#### WHAT TO DO:
All of the records are to be reproduced exactly.

# # # # #

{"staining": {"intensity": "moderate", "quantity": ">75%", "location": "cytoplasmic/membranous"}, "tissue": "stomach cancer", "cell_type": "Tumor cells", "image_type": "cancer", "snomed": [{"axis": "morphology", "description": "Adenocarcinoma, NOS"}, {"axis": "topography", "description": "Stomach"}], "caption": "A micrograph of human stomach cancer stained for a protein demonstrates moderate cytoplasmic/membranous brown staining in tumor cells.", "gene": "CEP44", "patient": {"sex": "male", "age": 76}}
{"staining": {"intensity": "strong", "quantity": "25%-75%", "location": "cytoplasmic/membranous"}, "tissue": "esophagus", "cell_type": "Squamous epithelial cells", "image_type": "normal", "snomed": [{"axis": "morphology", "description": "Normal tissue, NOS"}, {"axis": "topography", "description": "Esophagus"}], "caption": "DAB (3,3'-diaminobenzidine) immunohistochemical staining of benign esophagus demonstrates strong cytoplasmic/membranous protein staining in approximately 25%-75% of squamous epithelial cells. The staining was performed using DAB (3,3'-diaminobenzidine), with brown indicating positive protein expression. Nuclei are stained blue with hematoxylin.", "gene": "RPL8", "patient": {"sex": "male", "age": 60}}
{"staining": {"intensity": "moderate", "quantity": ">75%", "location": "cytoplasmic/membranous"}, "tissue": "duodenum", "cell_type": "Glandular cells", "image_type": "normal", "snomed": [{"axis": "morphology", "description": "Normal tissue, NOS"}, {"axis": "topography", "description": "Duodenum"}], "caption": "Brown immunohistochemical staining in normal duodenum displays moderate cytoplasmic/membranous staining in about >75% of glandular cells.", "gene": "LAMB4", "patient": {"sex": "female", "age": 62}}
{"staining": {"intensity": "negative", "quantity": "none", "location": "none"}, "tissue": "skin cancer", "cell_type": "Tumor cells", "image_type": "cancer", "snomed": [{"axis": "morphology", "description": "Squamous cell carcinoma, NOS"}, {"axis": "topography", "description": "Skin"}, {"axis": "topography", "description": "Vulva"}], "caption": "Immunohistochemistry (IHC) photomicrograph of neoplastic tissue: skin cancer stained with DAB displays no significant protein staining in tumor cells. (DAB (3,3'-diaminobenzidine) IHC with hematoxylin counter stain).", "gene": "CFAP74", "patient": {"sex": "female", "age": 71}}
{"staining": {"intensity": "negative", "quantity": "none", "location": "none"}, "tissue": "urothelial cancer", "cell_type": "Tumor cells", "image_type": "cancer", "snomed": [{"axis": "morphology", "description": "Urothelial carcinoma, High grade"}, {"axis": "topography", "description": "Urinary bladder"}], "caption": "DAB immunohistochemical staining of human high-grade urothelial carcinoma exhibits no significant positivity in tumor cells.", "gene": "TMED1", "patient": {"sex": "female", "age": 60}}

# # # # #

#### OUTPUT:
{"staining": {"intensity": "moderate", "quantity": ">75%", "location": "cytoplasmic/membranous"}, "tissue": "stomach cancer", "cell_type": "Tumor cells", "image_type": "cancer", "snomed": [{"axis": "morphology", "description": "Adenocarcinoma, NOS"}, {"axis": "topography", "description": "Stomach"}], "caption": "A micrograph of human stomach cancer stained for a protein demonstrates moderate cytoplasmic/membranous brown staining in tumor cells.", "gene": "CEP44", "patient": {"sex": "male", "age": 76}}
{"staining": {"intensity": "strong", "quantity": "25%-75%", "location": "cytoplasmic/membranous"}, "tissue": "esophagus", "cell_type": "Squamous epithelial cells", "image_type": "normal", "snomed": [{"axis": "morphology", "description": "Normal tissue, NOS"}, {"axis": "topography", "description": "Esophagus"}], "caption": "DAB (3,3'-diaminobenzidine) immunohistochemical staining of benign esophagus demonstrates strong cytoplasmic/membranous protein staining in approximately 25%-75% of squamous epithelial cells. The staining was performed using DAB (3,3'-diaminobenzidine), with brown indicating positive protein expression. Nuclei are stained blue with hematoxylin.", "gene": "RPL8", "patient": {"sex": "male", "age": 60}}
{"staining": {"intensity": "moderate", "quantity": ">75%", "location": "cytoplasmic/membranous"}, "tissue": "duodenum", "cell_type": "Glandular cells", "image_type": "normal", "snomed": [{"axis": "morphology", "description": "Normal tissue, NOS"}, {"axis": "topography", "description": "Duodenum"}], "caption": "Brown immunohistochemical staining in normal duodenum displays moderate cytoplasmic/membranous staining in about >75% of glandular cells.", "gene": "LAMB4", "patient": {"sex": "female", "age": 62}}
{"staining": {"intensity": "negative", "quantity": "none", "location": "none"}, "tissue": "skin cancer", "cell_type": "Tumor cells", "image_type": "cancer", "snomed": [{"axis": "morphology", "description": "Squamous cell carcinoma, NOS"}, {"axis": "topography", "description": "Skin"}, {"axis": "topography", "description": "Vulva"}], "caption": "Immunohistochemistry (IHC) photomicrograph of neoplastic tissue: skin cancer stained with DAB displays no significant protein staining in tumor cells. (DAB (3,3'-diaminobenzidine) IHC with hematoxylin counter stain).", "gene": "CFAP74", "patient": {"sex": "female", "age": 71}}
{"staining": {"intensity": "negative", "quantity": "none", "location": "none"}, "tissue": "urothelial cancer", "cell_type": "Tumor cells", "image_type": "cancer", "snomed": [{"axis": "morphology", "description": "Urothelial carcinoma, High grade"}, {"axis": "topography", "description": "Urinary bladder"}], "caption": "DAB immunohistochemical staining of human high-grade urothelial carcinoma exhibits no significant positivity in tumor cells.", "gene": "TMED1", "patient": {"sex": "female", "age": 60}}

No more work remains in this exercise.